Non sconvolto da passioni: quindi un innamoramento incendiario lede la felicità, un tifo calcistico estremo o un amore smisurato per la vela sono controindicati per la serenità?
Quindi?
Secondo me la risposta è nel concetto di anima, di quella spinta interiore “magica” che ci invia sensazioni di benessere nonostante tutto, che ci manda degli influssi positivi se stiamo vivendo la vita che ci appartiene e ci protegge dai pensieri nefasti e dalle paure.

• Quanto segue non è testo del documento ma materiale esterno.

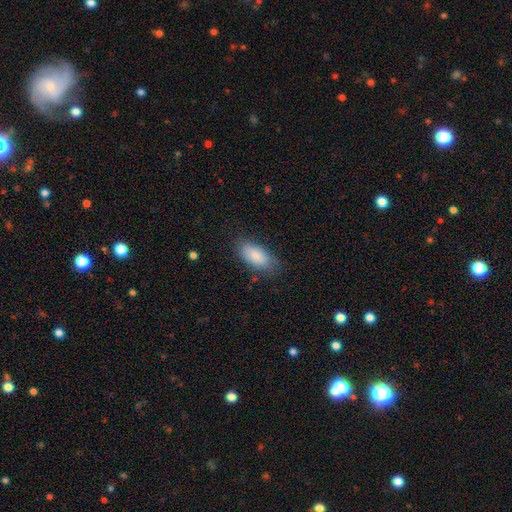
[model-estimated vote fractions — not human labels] This is clearly a smooth galaxy (85%). How rounded: clearly in between (92%). Merging: likely none (78%).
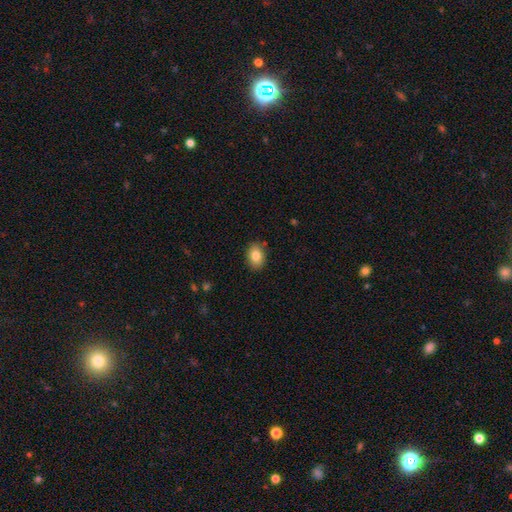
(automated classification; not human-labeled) Overall: smooth (84%). How rounded: in between (78%). Merging: none (86%).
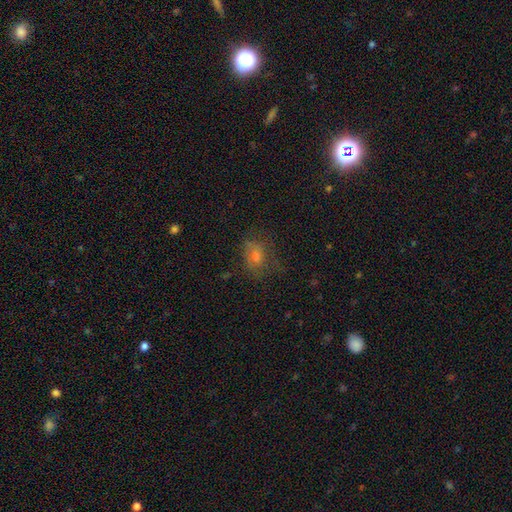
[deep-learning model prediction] The model was most divided on "how rounded": in between: 54%, round: 44%, cigar-shaped: 2%. More confident: merging — none (62%); smooth or featured — smooth (54%).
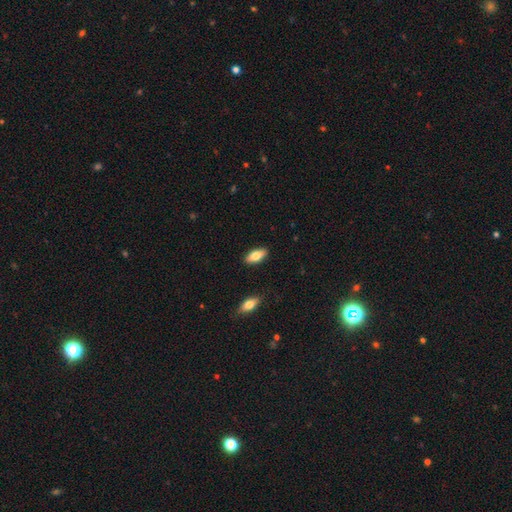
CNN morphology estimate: Smooth or featured: smooth — 74% (featured or disk — 19%)
How rounded: in between — 84% (cigar-shaped — 14%)
Merging: none — 89% (minor disturbance — 8%)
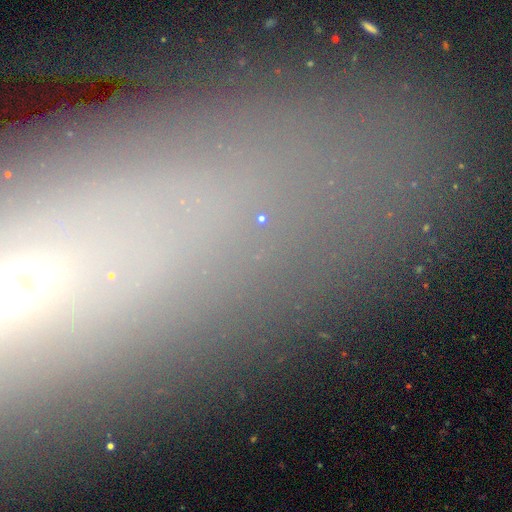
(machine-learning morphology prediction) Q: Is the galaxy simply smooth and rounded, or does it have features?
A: star or artifact — 55%.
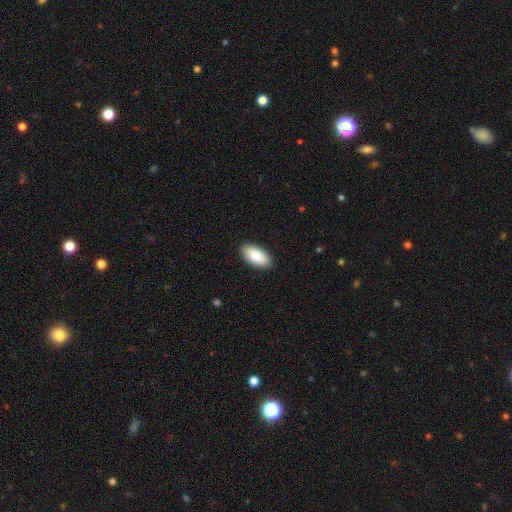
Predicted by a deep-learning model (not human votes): smooth 83%, featured or disk 11%, star or artifact 6%. Down the decision tree: how rounded — in between (93%); merging — none (89%).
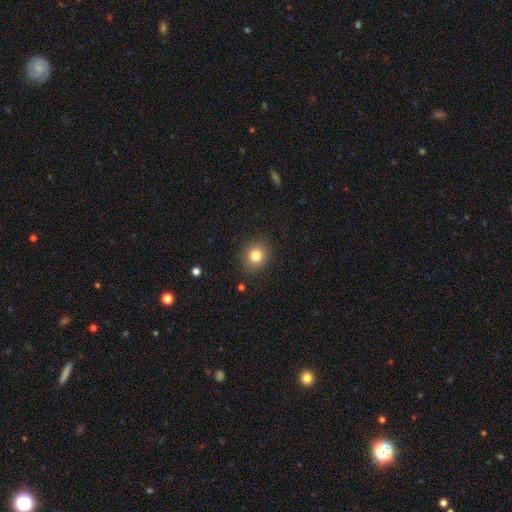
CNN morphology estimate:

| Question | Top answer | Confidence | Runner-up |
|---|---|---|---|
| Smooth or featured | smooth | 81% | star or artifact (11%) |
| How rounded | round | 78% | in between (21%) |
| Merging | none | 88% | minor disturbance (8%) |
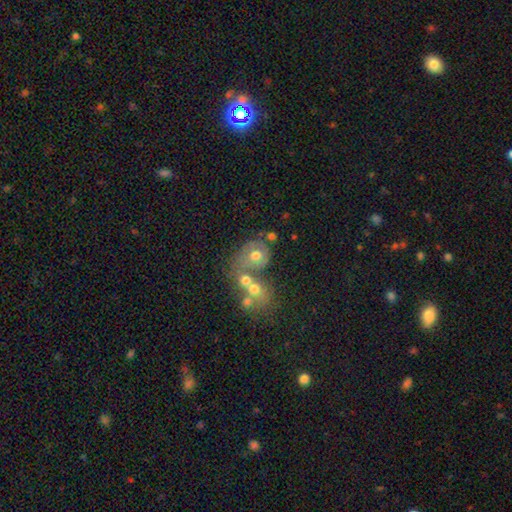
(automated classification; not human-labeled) This appears to be a smooth galaxy with no disk features (45%). Merging: merger (49%).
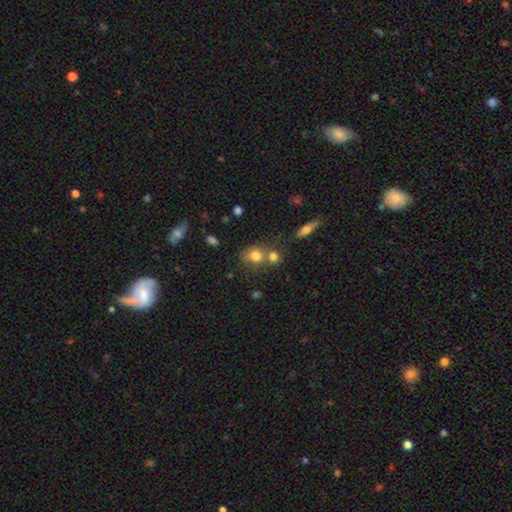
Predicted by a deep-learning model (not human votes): Smooth or featured: smooth — 77% (star or artifact — 12%)
How rounded: round — 69% (in between — 30%)
Merging: none — 48% (merger — 36%)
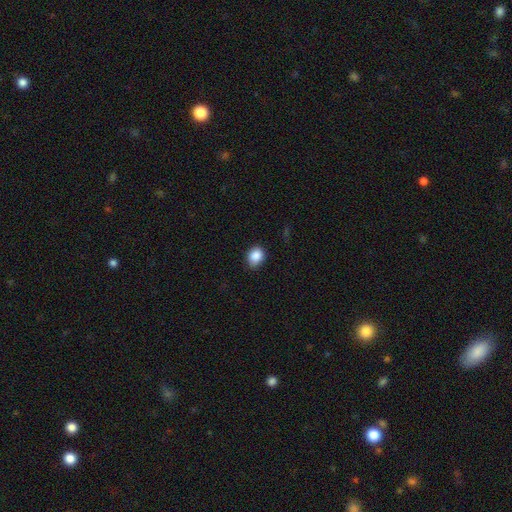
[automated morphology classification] Smooth or featured? smooth (87%)
How rounded? round (52%)
Merging? none (79%)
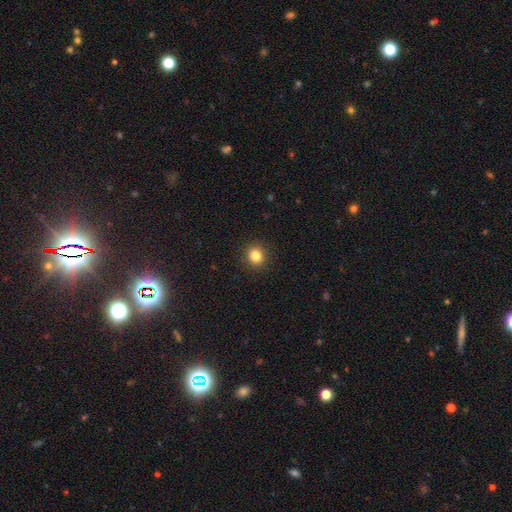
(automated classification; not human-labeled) Smooth or featured? Predicted: smooth (p=0.84). How rounded? Predicted: round (p=0.87). Merging? Predicted: none (p=0.92).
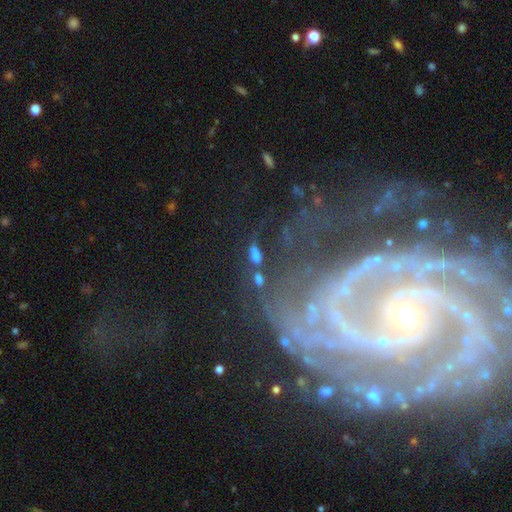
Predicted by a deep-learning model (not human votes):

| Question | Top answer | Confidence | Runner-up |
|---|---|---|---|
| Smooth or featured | smooth | 61% | featured or disk (23%) |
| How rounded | in between | 80% | round (11%) |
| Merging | none | 46% | merger (21%) |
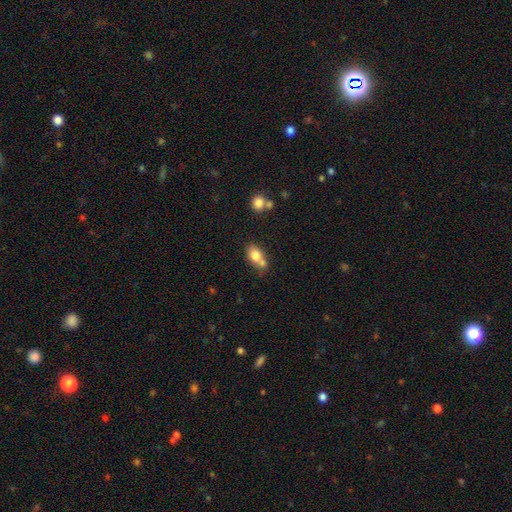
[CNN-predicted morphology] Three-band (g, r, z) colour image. It shows a smooth galaxy with no disk features (77%) that is in between round and cigar-shaped (73%). Merging: none (42%).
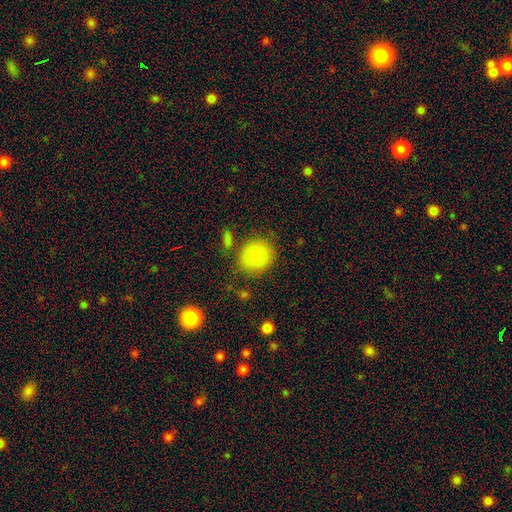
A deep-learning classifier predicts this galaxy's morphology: type=smooth (81%); roundness=round (80%); merging=none (73%).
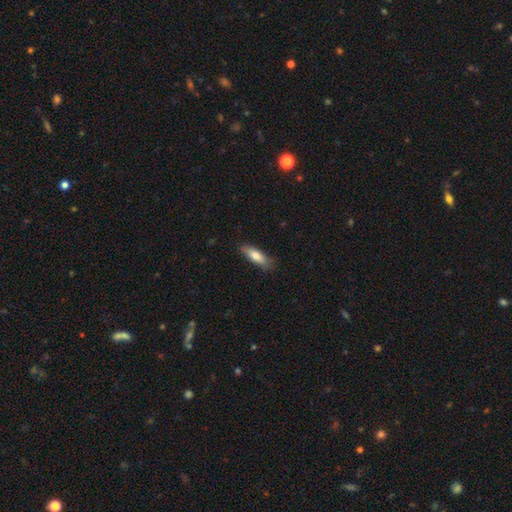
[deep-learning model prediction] Morphology: type=smooth (73%); roundness=in between (51%); merging=none (81%).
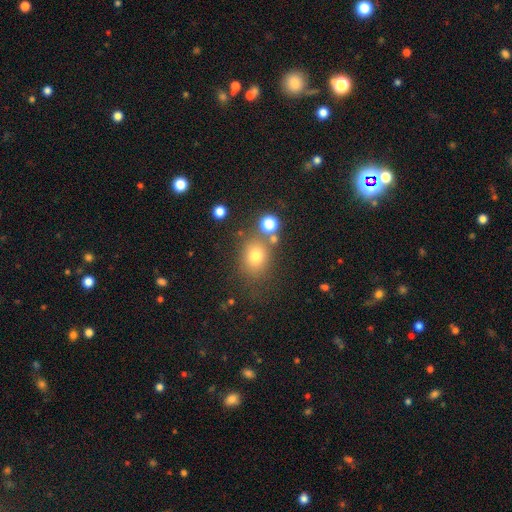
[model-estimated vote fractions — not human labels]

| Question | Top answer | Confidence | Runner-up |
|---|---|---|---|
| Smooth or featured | smooth | 74% | star or artifact (16%) |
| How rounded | round | 54% | in between (45%) |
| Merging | none | 68% | minor disturbance (13%) |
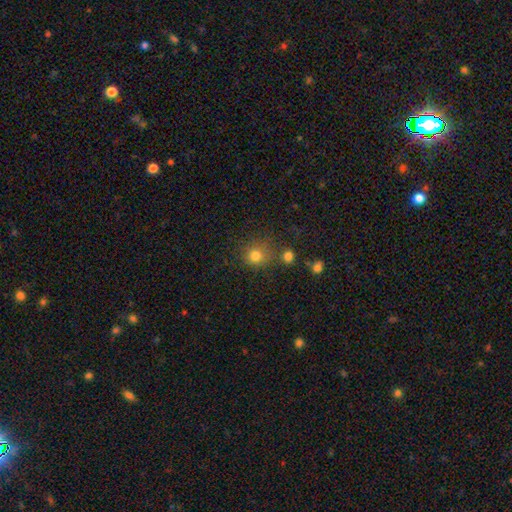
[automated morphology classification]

La serenità e di conseguenza la felicità passano da lì.
L’equilibrio interiore è più positivo e costruttivo delle passioni incendiarie che possono anche esistere ma per brevi tratti della nostra vita rispetto ad un andamento costante.
- non turbato da dolori o preoccupazioni
In questa parte pongo l’attenzione non sui concetti di dolore e preoccupazione ma sul tema del turbamento. Il non essere turbato da dolore e preoccupazioni non vuol dire non provarle, vuol dire riuscire a non farsi schiacciare da essi. E’ un po’ lo stesso concetto prima espresso sulle paure. La vita da dopo l’avvento di Pandora e il suo vaso non è scevra di sofferenza, ma il grande segreto dell’uomo è la possibilità che lui ha o meglio la sua anima ha di non farsi turbare da piccole o anche grandi eventi negativi.
Se siamo in equilibrio con noi stessi riusciamo a superare grandi onde e più o meno grandi tempeste.
Riusciamo a essere felici anche nel dolore o nella preoccupazione perché riusciamo a vedere delle cose piccole e apparentemente insignificanti che invece sono le basi e il nutrimento della nostra anima.
- Gode di questo stato
Chiudiamo questa riflessione col grande tema della consapevolezza e conoscenza di se.
Se non abbiamo un rapporto chiaro con la vita fuori di noi e i movimenti interiori non possiamo vivere la felicità. La consapevolezza passa dal sapere come siamo fatti e cosa ci compone. Se non sappiamo di avere un inconscio guida, un’anima intelligente che ci conduce non possiamo comprendere i valori importanti della vita e comprendere la nostra felicità.
Lo vediamo da tanti esempi nella nostra società di persone a cui non manca nulla e sono profondamente infelici e insoddisfatti e d’altra parte di persone con enormi problemi che sono felici.
Per essere felici dobbiamo occuparci di noi, dobbiamo conoscerci nel profondo e comprendere le dinamiche che ci percorrono e di conseguenza i nostri veri bisogni, non quelli che ci vengono proposti e venduti dalla società. Scopriremo così come per noi possa essere più importante il vivere un piccolo momento con qualcuno che ci fa stare bene (come un figlio, una compagna, un paesaggio, un hobby) rispetto ad un grande attico al centro di una grande città.
L’animo umano non richiede tanto dal punto di vista pratico, ma viceversa si nutre di sensibilità, di arte, di compagnia sincera, di ascolto e di scoperte.
Essere felici essere soltanto se stessi, essere.